- _Textauszug zum Lesen_
Dienstag, 5. August in Deutschland. Gefühlt mindestens 80 % der Bevölkerung scheint in Ferien zu sein. Und die hier verbliebenen 20 %? Machen vielleicht-wahrscheinlich das, was die anderen 80 % irgendwo anders in der Welt auch tun: Den Kopf gebeugt halten, den Rücken rund machen, krampfhaft dieses kleine „fast alles könnende“ Gerät in der einen Hand halten und mit der anderen Hand zuckend oder wischend über die spiegelnde Fläche streichen.

- _Datenauszüge_

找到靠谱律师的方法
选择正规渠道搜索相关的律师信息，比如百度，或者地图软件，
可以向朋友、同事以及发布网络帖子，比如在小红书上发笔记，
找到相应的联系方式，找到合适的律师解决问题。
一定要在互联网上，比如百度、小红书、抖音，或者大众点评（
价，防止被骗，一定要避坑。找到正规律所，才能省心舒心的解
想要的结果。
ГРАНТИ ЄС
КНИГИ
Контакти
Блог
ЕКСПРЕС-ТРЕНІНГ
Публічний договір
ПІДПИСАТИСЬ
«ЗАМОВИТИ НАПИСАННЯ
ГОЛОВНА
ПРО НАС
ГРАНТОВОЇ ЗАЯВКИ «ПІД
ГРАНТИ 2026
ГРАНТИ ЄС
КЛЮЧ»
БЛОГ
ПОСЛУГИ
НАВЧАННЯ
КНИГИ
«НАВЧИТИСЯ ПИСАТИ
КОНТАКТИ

- _Ihre Aufgaben_
a) Welcher Anteil der Bevölkerung scheint laut dem Textauszug zum Lesen gefühlt in Ferien zu sein?
b) Stellen Sie die Zeilen aus Block 1 als JSON-Liste von Zeichenketten dar, mit einem Eintrag pro Zeile.

- _Geordnete Lösungen_
a) Mindestens 80 % der Bevölkerung.

b)
[
  "找到靠谱律师的方法",
  "选择正规渠道搜索相关的律师信息，比如百度，或者地图软件，",
  "可以向朋友、同事以及发布网络帖子，比如在小红书上发笔记，",
  "找到相应的联系方式，找到合适的律师解决问题。",
  "一定要在互联网上，比如百度、小红书、抖音，或者大众点评（",
  "价，防止被骗，一定要避坑。找到正规律所，才能省心舒心的解",
  "想要的结果。",
  "ГРАНТИ ЄС",
  "КНИГИ",
  "Контакти",
  "Блог",
  "ЕКСПРЕС-ТРЕНІНГ",
  "Публічний договір",
  "ПІДПИСАТИСЬ",
  "«ЗАМОВИТИ НАПИСАННЯ",
  "ГОЛОВНА",
  "ПРО НАС",
  "ГРАНТОВОЇ ЗАЯВКИ «ПІД",
  "ГРАНТИ 2026",
  "ГРАНТИ ЄС",
  "КЛЮЧ»",
  "БЛОГ",
  "ПОСЛУГИ",
  "НАВЧАННЯ",
  "КНИГИ",
  "«НАВЧИТИСЯ ПИСАТИ",
  "КОНТАКТИ"
]